DATA SUPPLIED below:

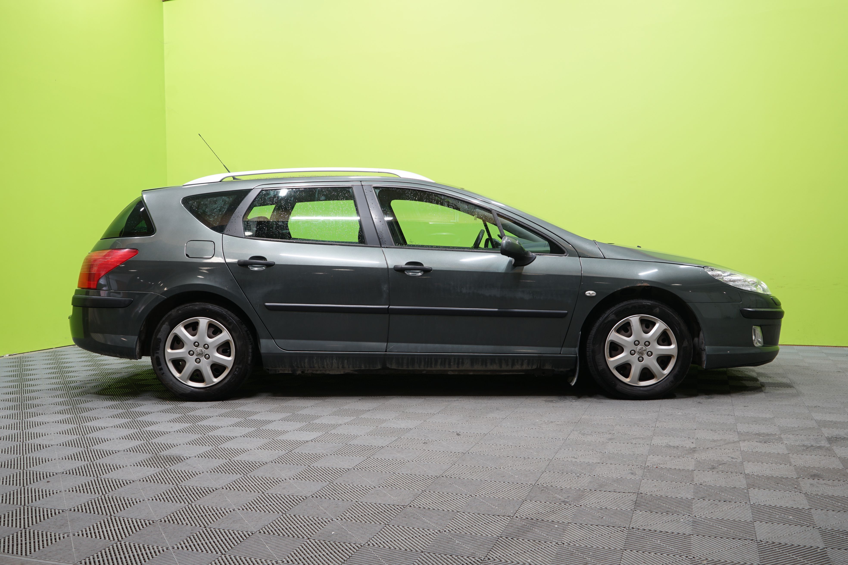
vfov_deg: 40.0
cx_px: 424
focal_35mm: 33
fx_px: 777
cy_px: 282
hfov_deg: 57.2
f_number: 5.6
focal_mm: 33
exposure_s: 1/5
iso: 100
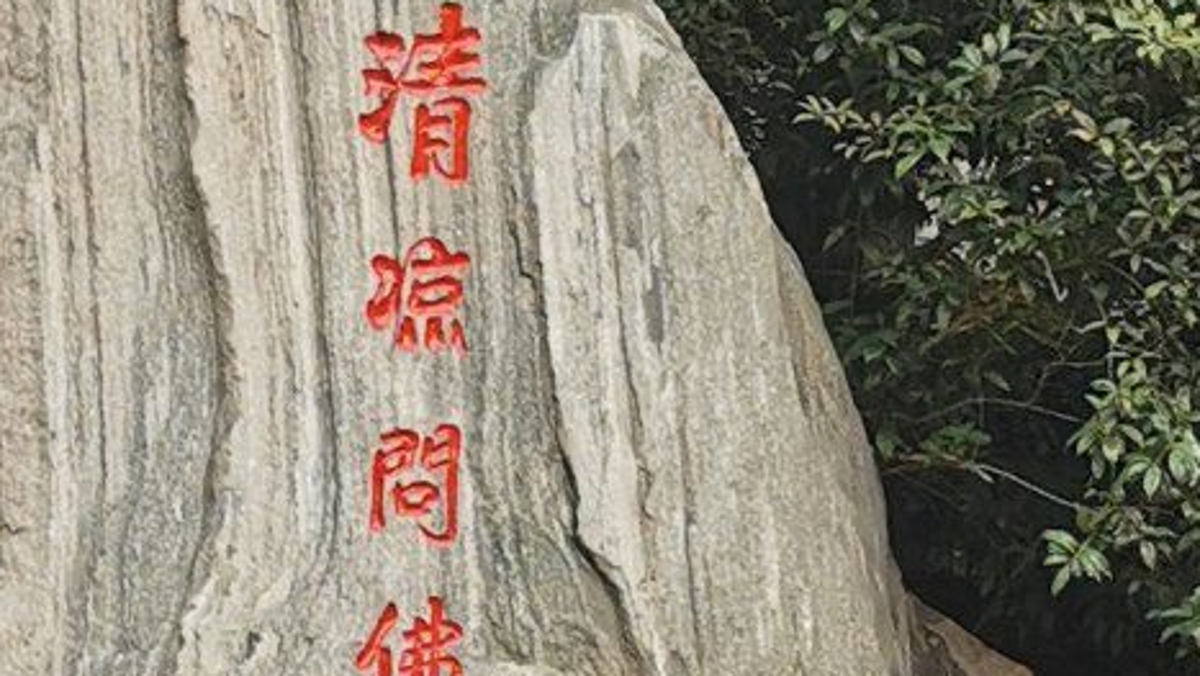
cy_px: 45
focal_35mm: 172
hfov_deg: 12.4
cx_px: 59
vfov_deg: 7.0
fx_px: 5474
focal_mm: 5.56
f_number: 1.6
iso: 50
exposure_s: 1/1429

End of DATA SUPPLIED.

- **PROBLEM DESCRIPTION**: Give back the records word for word, without their pictures.

- **THE COMPLETED TASK**:
vfov_deg: 40.0
cx_px: 424
focal_35mm: 33
fx_px: 777
cy_px: 282
hfov_deg: 57.2
f_number: 5.6
focal_mm: 33
exposure_s: 1/5
iso: 100
cy_px: 45
focal_35mm: 172
hfov_deg: 12.4
cx_px: 59
vfov_deg: 7.0
fx_px: 5474
focal_mm: 5.56
f_number: 1.6
iso: 50
exposure_s: 1/1429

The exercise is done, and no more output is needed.